Adam Smith would say don’t cut your own hair
Hope for the re-opening of barbers’ shops has so far remain unfulfilled. With the temperature hovering around twenty-five degrees, there was no option other than to resort to the Boot’s clippers.
A Number Two on the back and sides left my hair much shorter than I had anticipated, I would need to have the top shorter than usual. A Number 5 was not the best selection, hair stuck up at various angles. At the back, where the Number Two and the Number 5 met, there was a wavy line and tufts like the feathers of a young duckling.
If anyone ever needed evidence of how the division of labour is the best way of organising a society, everyone doing the things at which they are best, then try cutting your own hair.
Douglas Howe, our economics tutor at Strode College in Street, would have explained to us how division of labour was a much more efficient way of doing things. It was Mr Howe who introduced me to the ideas of Adam Smith and Smith’s book The Wealth of Nations.

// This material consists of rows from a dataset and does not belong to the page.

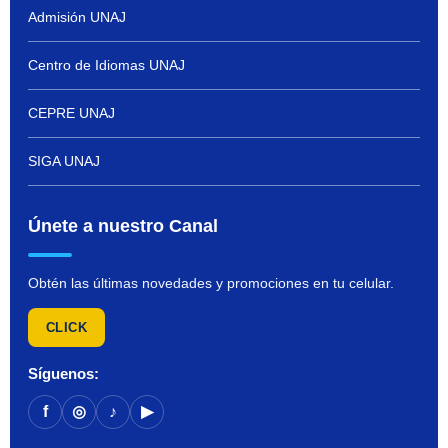
Admisión UNAJ
Centro de Idiomas UNAJ
CEPRE UNAJ
SIGA UNAJ
Únete a nuestro Canal
Obtén las últimas novedades y promociones en tu celular.
CLICK
Síguenos:
f
◎
♪
▶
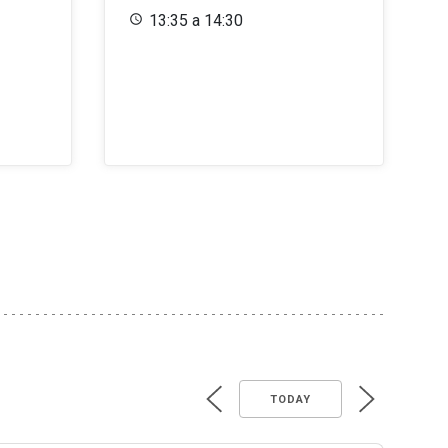
13:35 a 14:30
TODAY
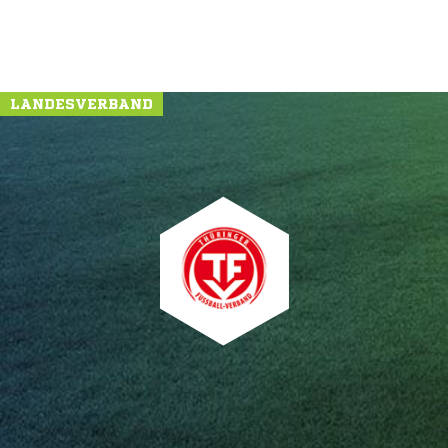
LANDESVERBAND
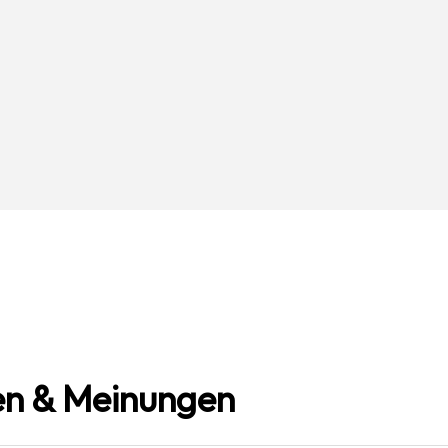
n & Meinungen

Using the making of pins as an example of efficient production might not have seemed very exciting, but it was very memorable:
One man draws out the wire; another straights it; a third cuts it; a fourth points it; a fifth grinds it at the top for receiving the head; to make the head requires two or three distinct operations; to put it on is a peculiar business; to whiten the pins is another; it is even a trade by itself to put them into the paper; and the important business of making a pin is, in this manner, divided into about eighteen distinct operations, which, in some manufactories, are all performed by distinct hands, though in others the same man will sometimes perform two or three of them. I have seen a small manufactory of this kind, where ten men only were employed, and where some of them consequently performed two or three distinct operations. But though they were very poor, and therefore but indifferently accommodated with the necessary machinery, they could, when they exerted themselves, make among them about twelve pounds of pins in a day. There are in a pound upwards of four thousand pins of a middling size. Those ten persons, therefore, could make among them upwards of forty-eight thousand pins in a day. Each person, therefore, making a tenth part of forty-eight thousand pins, might be considered as making four thousand eight hundred pins in a day. But if they had all wrought separately and independently, and without any of them having been educated to this peculiar business, they certainly could not each of them have made twenty, perhaps not one pin in a day.

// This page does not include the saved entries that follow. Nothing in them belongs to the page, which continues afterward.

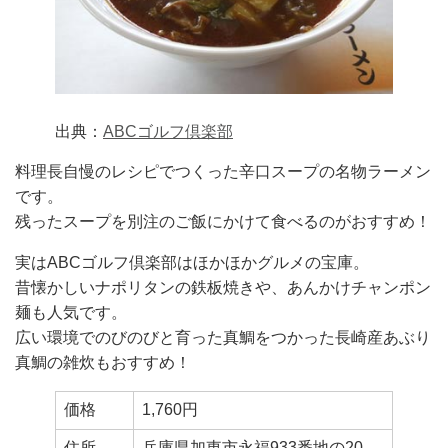
出典：
ABCゴルフ倶楽部
料理長自慢のレシピでつくった辛口スープの名物ラーメン
です。
残ったスープを別注のご飯にかけて食べるのがおすすめ！
実はABCゴルフ倶楽部はほかほかグルメの宝庫。
昔懐かしいナポリタンの鉄板焼きや、あんかけチャンポン
麺も人気です。
広い環境でのびのびと育った真鯛をつかった長崎産あぶり
真鯛の雑炊もおすすめ！
価格
1,760円
住所
兵庫県加東市永福933番地の20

“Educated to this peculiar business” is a key concept in the division of labour. People become skilled at their work. Skill means not only that they can produce much more, it also means they can produce something far better than a person without those skills.
Barbers reopening will allow people educated to the particular business to do haircuts in a much faster time than my efforts, they will also do them in a way that doesn’t look like a haircut that someone has done themselves.